„Deeskalation ist das Gebot der Stunde.“

Israel unter Raketenbeschuss – die Explosionen und Einschläge haben eine Illusion zerplatzen lassen. Vom alten Nahost-Konflikt schien wenig übrig zu sein, seit immer mehr arabische Staaten Beziehungen zu Israel aufnahmen. Doch die vermeintliche Ruhe, die sich in der Region gleichzeitig ausbreitete, war trügerisch.

In Jerusalem wuchs schon seit Tagen der Zorn. Die Frustration in der arabischen Bevölkerung hat mehr als einen Grund: die erneute Absage der palästinensischen Wahlen und das harte Durchgreifen der israelischen Polizei während des Ramadan. Dazu kamen Provokationen von Siedlern und die bevorstehenden Zwangsräumungen von Häusern in Ost-Jerusalem, in denen palästinensische Familien wohnen. Die radikalislamische Hamas schürte die Wut.

Viele Palästinenser hoffen immer noch, dass der Ostteil Jerusalems einmal Hauptstadt ihres eigenen Staates wird. Das ist inzwischen ein ferner Traum.

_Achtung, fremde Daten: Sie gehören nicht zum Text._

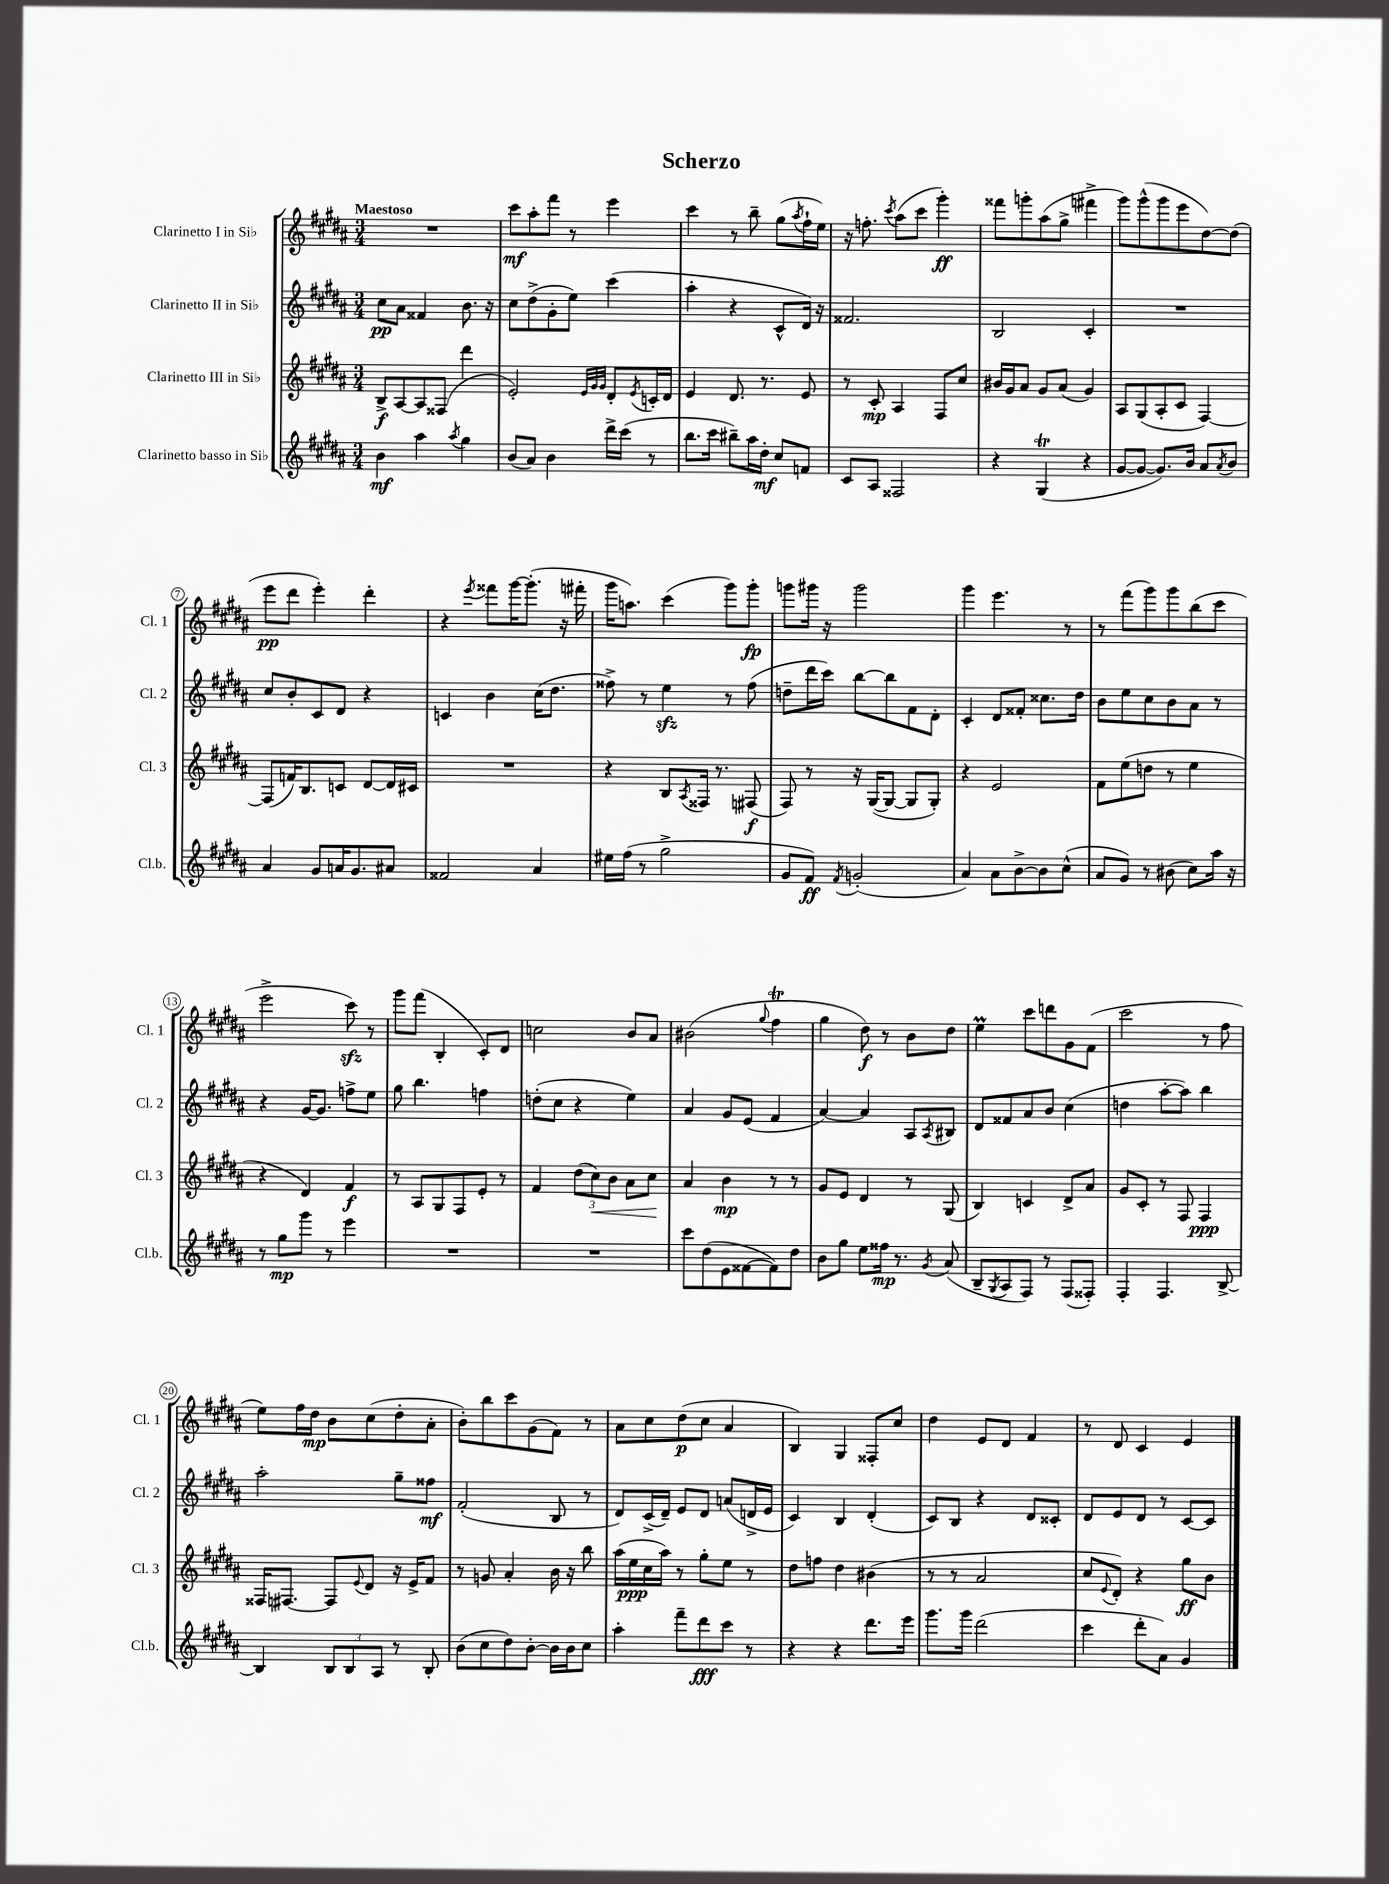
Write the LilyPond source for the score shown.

\header { title = "Scherzo" }
<<
\new StaffGroup <<
\new Staff = "s0" \with { instrumentName = "Clarinetto I in Sib" shortInstrumentName = "Cl. 1" } {
    \clef treble \key b \major \numericTimeSignature \time 3/4 \tempo "Maestoso"
    R2. |
    cis'''8\mf ais''8-. fis'''8 r8 e'''4 |
    cis'''4 r8 b''8-- gis''8( \acciaccatura { ais''8 } fis''16-! e''16) |
    r16 f''8.-. \acciaccatura { cis'''8 } ais''8( cis'''8 gis'''4-.\ff) |
    fisis'''8 g'''8-. ais''8( gis''8-> fis'''4-> |
    gis'''8) gis'''8-^( gis'''8 e'''8 dis''8~) dis''8( |
    e'''8\pp dis'''8 e'''4-.) dis'''4-. |
    r4 \acciaccatura { e'''8 } fisis'''8 gis'''16~ gis'''8.-.( r16 fis'''16-. |
    gis'''16 a''8.) cis'''4( gis'''8) gis'''8-.\fp |
    g'''8 gis'''16 r16 gis'''2 |
    gis'''4 e'''4. r8 |
    r8 fis'''8( gis'''8) gis'''8 b''8( cis'''8 |
    e'''2-> cis'''8\sfz) r8 |
    gis'''8 fis'''8( b4-. cis'8-.) dis'8 |
    c''2 b'8 ais'8 |
    bis'2( \appoggiatura { gis''8 } fis''4\trill |
    gis''4 dis''8\f) r8 b'8 dis''8 |
    e''4\prall cis'''8 d'''8 gis'8 fis'8( |
    cis'''2 r8 fis''8 |
    e''8) fis''16 dis''16\mp b'8 cis''8( dis''8-. ais'8-. |
    b'8-.) b''8 cis'''8 gis'8( fis'8) r8 |
    ais'8 cis''8 dis''8\p( cis''8 ais'4 |
    b4) gis4 fisis8-. cis''8 |
    dis''4 e'8 dis'8 fis'4 |
    r8 dis'8 cis'4 e'4 \bar "|." |
}
\new Staff = "s1" \with { instrumentName = "Clarinetto II in Sib" shortInstrumentName = "Cl. 2" } {
    \clef treble \key b \major \numericTimeSignature \time 3/4
    cis''8\pp ais'8 fisis'4 b'8. r16 |
    cis''8 dis''8->( gis'8-. e''8) cis'''4( |
    ais''4-. r4 cis'8-^ dis'16) r16 |
    fisis'2. |
    b2 cis'4-. |
    R2. |
    cis''8 b'8-. cis'8 dis'8 r4 |
    c'4 b'4 cis''16( dis''8. |
    fisis''8->) r8 e''4\sfz r8 fisis''8( |
    d''8-- dis'''16 cis'''16) b''8~ b''8 fis'8 dis'8-. |
    cis'4-. dis'8 fisis'8-. cisis''8. dis''16 |
    b'8 e''8 cis''8 b'8 ais'8 r8 |
    r4 gis'16~ gis'8. f''8-> e''8 |
    gis''8 b''4. f''4 |
    d''8-.( cis''8 r4 e''4) |
    ais'4 gis'8 e'8( fis'4 |
    ais'4~) ais'4 ais8 \acciaccatura { ais8 } bis8 |
    dis'8 fisis'8 ais'8 b'8 cis''4( |
    d''4 ais''8~-. ais''8) b''4 |
    ais''2-. gis''8-- fisis''8\mf |
    fis'2-.( b8 r8 |
    dis'8) cis'16->( dis'16--) e'8 dis'8 a'8( d'16-> e'16 |
    cis'4) b4 dis'4-.( |
    cis'8) b8 r4 dis'8 cisis'8-. |
    dis'8 e'8 dis'8 r8 cis'8~ cis'8 \bar "|." |
}
\new Staff = "s2" \with { instrumentName = "Clarinetto III in Sib" shortInstrumentName = "Cl. 3" } {
    \clef treble \key b \major \numericTimeSignature \time 3/4
    b8->\f ais8~ ais8 fisis8( dis'''4 |
    e'2-.) \grace { e'32 gis'32 gis'32 } dis'8-. \acciaccatura { e'8 } c'16-. dis'16 |
    e'4 dis'8. r8. e'8 |
    r8 cis'8-.\mp ais4 fis8 cis''8 |
    bis'16 gis'16 ais'8 gis'8 ais'8( gis'4) |
    ais8 gis8( ais8-. cis'8 fis4~) |
    fis8( f'16) b8. c'8 dis'8~ dis'16 cis'16 |
    R2. |
    r4 b8 \acciaccatura { ais8 } fisis16 r8. fis8\f( |
    fis8) r8 r16 gis16~( gis8~ gis8 gis8-.) |
    r4 e'2 |
    fis'8 e''8( d''8 r8 e''4 |
    r4 dis'4) fis'4\f |
    r8 ais8 gis8 fis8 e'8-. r8 |
    fis'4 \tuplet 3/2 { dis''8( cis''8\<) b'8 } ais'8 cis''8\! |
    ais'4 b'4\mp r8 r8 |
    gis'8 e'8 dis'4 r8 gis8( |
    b4) c'4 dis'8-> ais'8 |
    gis'8 cis'8-. r8 fis8 fis4\ppp |
    fisis16 fis8.~ fis8 \appoggiatura { e'8 } dis'8 r16 e'16-> fis'8 |
    r8 g'8 ais'4-. b'16 r16 b''8 |
    ais''16( e''16\ppp cis''16 ais''16) r8 gis''8-. e''8 r8 |
    dis''8 f''8 dis''4 bis'4( |
    r8 r8 ais'2 |
    cis''8 \appoggiatura { e'8 } dis'8-.) r4 gis''8\ff b'8 \bar "|." |
}
\new Staff = "s3" \with { instrumentName = "Clarinetto basso in Sib" shortInstrumentName = "Cl.b." } {
    \clef treble \key b \major \numericTimeSignature \time 3/4
    b'4\mf ais''4 \acciaccatura { ais''8 } gis''4 |
    b'8( ais'8) b'4 dis'''16-> cis'''16( r8 |
    b''8. cis'''16 bis''8--) ais''16 dis''16-.\mf cis''8 f'8 |
    cis'8 ais8 fisis2 |
    r4 gis4\trill( r4 |
    gis'8~ gis'8~ gis'8.) b'16 ais'8 \acciaccatura { ais'8 } b'8 |
    ais'4 gis'8 a'16 gis'8. ais'8 |
    fisis'2 ais'4 |
    eis''16 fis''16( r8 gis''2-> |
    gis'8 fis'8\ff) \acciaccatura { fis'8 } g'2-.( |
    ais'4) ais'8 b'8~-> b'8 cis''8-^( |
    ais'8 gis'8) r8 bis'8( cis''8) ais''16 r16 |
    r8 gis''8\mp gis'''8 r8 e'''4 |
    R2. |
    R2. |
    cis'''8 dis''8( e'8 fisis'8~ fisis'8) dis''8 |
    b'8 gis''8 e''8 fisis''16\mp r8. \acciaccatura { gis'8 } ais'8( |
    b8-- \acciaccatura { gis8 } ais8 fis8) r8 fis8( fisis8-.) |
    fis4-. fis4. b8~-> |
    b4 \tuplet 3/2 { b8 b8 ais8 } r8 b8-. |
    b'8( cis''8 dis''8) b'8~-. b'16 b'16 cis''8 |
    ais''4-. fis'''8-- dis'''8\fff cis'''8 r8 |
    r4 r4 dis'''8. e'''16 |
    gis'''8. gis'''16 dis'''2( |
    cis'''4 dis'''8-. ais'8) gis'4 \bar "|." |
}
>>
>>
\layout { \context { \Score \override BarNumber.stencil = #(make-stencil-circler 0.1 0.3 ly:text-interface::print) } }
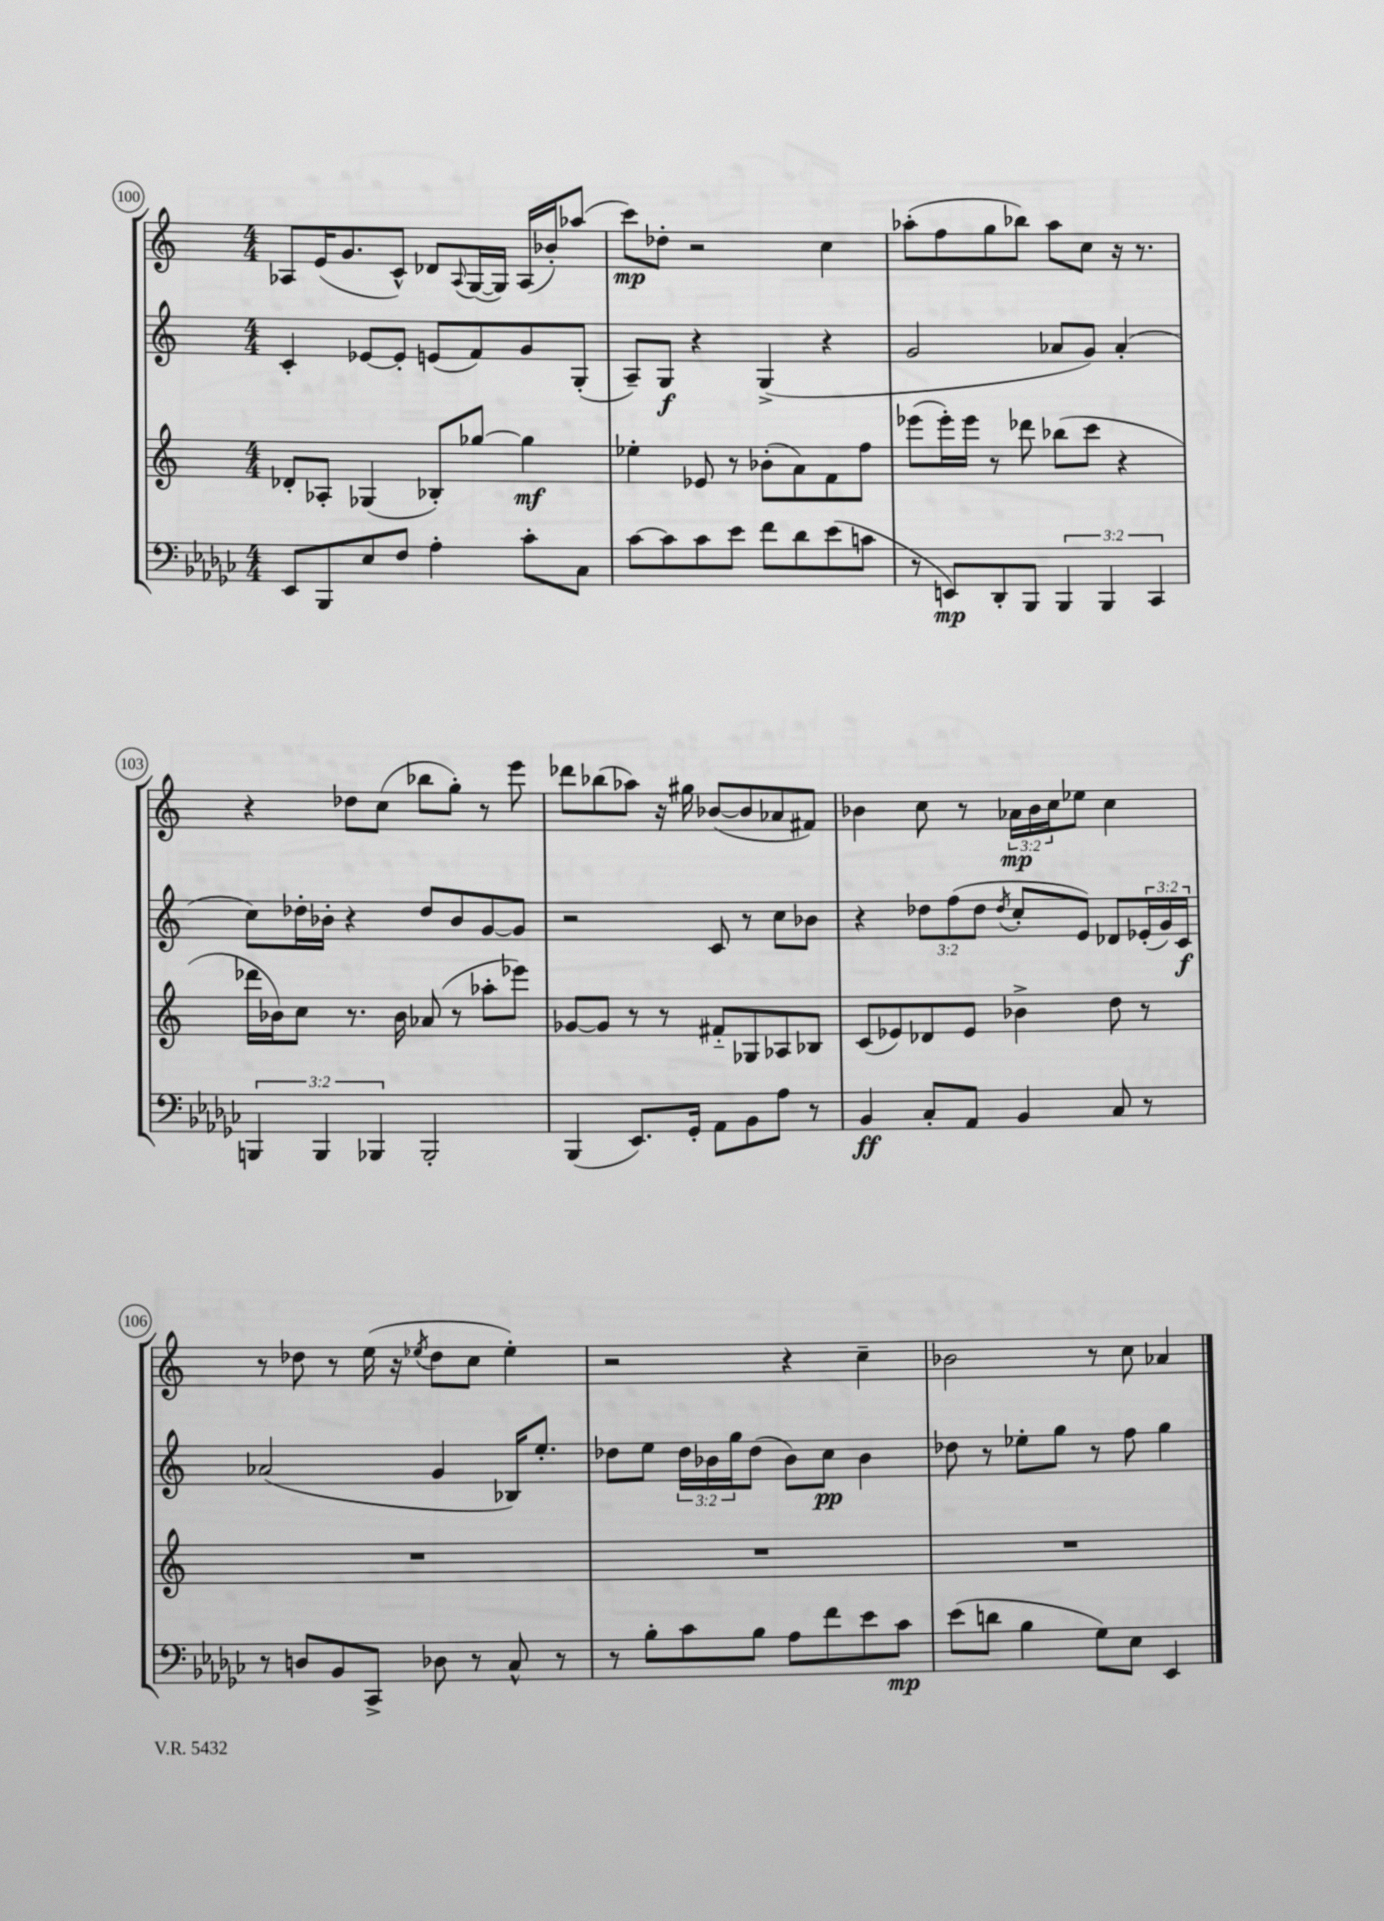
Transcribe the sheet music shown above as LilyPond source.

<<
\new StaffGroup <<
\new Staff = "s0" {
    \clef treble \key c \major \numericTimeSignature \time 4/4 \override Staff.TupletNumber.text = #tuplet-number::calc-fraction-text
    aes8 e'16( g'8. c'8-^) des'8 \appoggiatura { aes8 } g16~( g16) aes16( bes'16-.) aes''8( |
    c'''8\mp) des''8-. r2 c''4 |
    aes''8-.( f''8 g''8 bes''8) aes''8 c''8 r16 r8. |
    r4 des''8 c''8( bes''8 g''8-.) r8 e'''8 |
    des'''8 bes''8( aes''8) r16 gis''16 bes'8~( bes'8 aes'8 fis'8) |
    bes'4 c''8 r8 \tuplet 3/2 { aes'16\mp bes'16 c''16 } ees''8 c''4 |
    r8 des''8 r8 e''16( r16 \acciaccatura { ees''8 } des''8 c''8 ees''4-.) |
    r2 r4 c''4-- |
    bes'2 r8 c''8 aes'4 \bar "|." |
}
\new Staff = "s1" {
    \clef treble \key c \major \numericTimeSignature \time 4/4 \override Staff.TupletNumber.text = #tuplet-number::calc-fraction-text
    c'4-. ees'8~ ees'8-. e'8( f'8) g'8 g8-.( |
    a8--) g8\f r4 g4->( r4 |
    g'2 aes'8 g'8) aes'4-.( |
    c''8) des''16-. bes'16-. r4 des''8 bes'8 g'8~ g'8 |
    r2 c'8 r8 c''8 bes'8 |
    r4 \tuplet 3/2 { des''8 f''8( des''8 } \acciaccatura { des''8 } c''8-. e'8) des'8 \tuplet 3/2 { ees'16-.( g'16) c'16\f } |
    aes'2( g'4 bes16) e''8.-. |
    des''8 e''8 \tuplet 3/2 { des''16 bes'16 g''16 } des''8( bes'8) c''8\pp bes'4 |
    des''8 r8 ees''8-. g''8 r8 f''8 g''4 \bar "|." |
}
\new Staff = "s2" {
    \clef treble \key c \major \numericTimeSignature \time 4/4
    des'8-. aes8-. ges4( bes8-.) ges''8~ ges''4\mf |
    ees''4-. ees'8 r8 bes'8-.( a'8) f'8 f''8 |
    ees'''8( ees'''16-.) ees'''16 r8 des'''8 bes''8( c'''8 r4 |
    des'''16 bes'16) c''8 r8. bes'16 aes'8( r8 aes''8-. ees'''8) |
    ges'8~ ges'8 r8 r8 fis'8-_ ges8 aes8 bes8 |
    c'8( ees'8) des'8 ees'8 bes'4-> d''8 r8 |
    R1 |
    R1 |
    R1 \bar "|." |
}
\new Staff = "s3" {
    \clef bass \key ges \major \numericTimeSignature \time 4/4 \override Staff.TupletNumber.text = #tuplet-number::calc-fraction-text
    ees,8 bes,,8 ees8 f8 aes4-. ces'8-. ces8 |
    ces'8~ ces'8 ces'8 ees'8 f'8 des'8 ees'8( c'8 |
    r8 e,8\mp) des,8-. bes,,8 \tuplet 3/2 { bes,,4 bes,,4 ces,4 } |
    \tuplet 3/2 { b,,4 b,,4 bes,,4 } bes,,2-. |
    bes,,4( ees,8.) ges,16-. aes,8 bes,8 aes8 r8 |
    bes,4\ff ces8-. aes,8 bes,4 ces8 r8 |
    r8 d8 bes,8 ces,8-> des8 r8 ces8-^ r8 |
    r8 bes8-. ces'8 bes8 aes8 f'8 ees'8 ces'8\mp |
    ees'8( d'8 bes4 ges8) ees8 ees,4 \bar "|." |
}
>>
>>
\layout { \context { \Score currentBarNumber = #100 \override BarNumber.stencil = #(make-stencil-circler 0.1 0.3 ly:text-interface::print) } }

Doch ohne eine Lösung für Jerusalem ist kein Frieden im Nahen Osten möglich.

Israel hat von arabischer Seite überraschende Anerkennung erfahren. Verhandlungen mit den Palästinensern kamen nicht zustande, weil sie sich die Bedingungen dafür nicht vorschreiben lassen wollten. Doch die Konfliktparteien müssen miteinander reden.

Jetzt wäre es ein Fehler, sich auf das zynische Spiel der militanten Islamisten einzulassen, denen es darum geht, mit ihrem Terror gegen Israel im innerpalästinensischen Machtkampf zu punkten. Deeskalation ist das Gebot der Stunde. Nach Donald Trump sind in den USA die Stimmen der Vernunft wieder vernehmbar. US-Präsident Joe Biden kann sich nun in der Region als ehrlicher Makler beweisen. Die Zeit dafür ist günstig: Die Europäer und die Vereinten Nationen warten nur darauf, mit dem Demokraten im Weißen Haus wieder an einem Strang zu ziehen.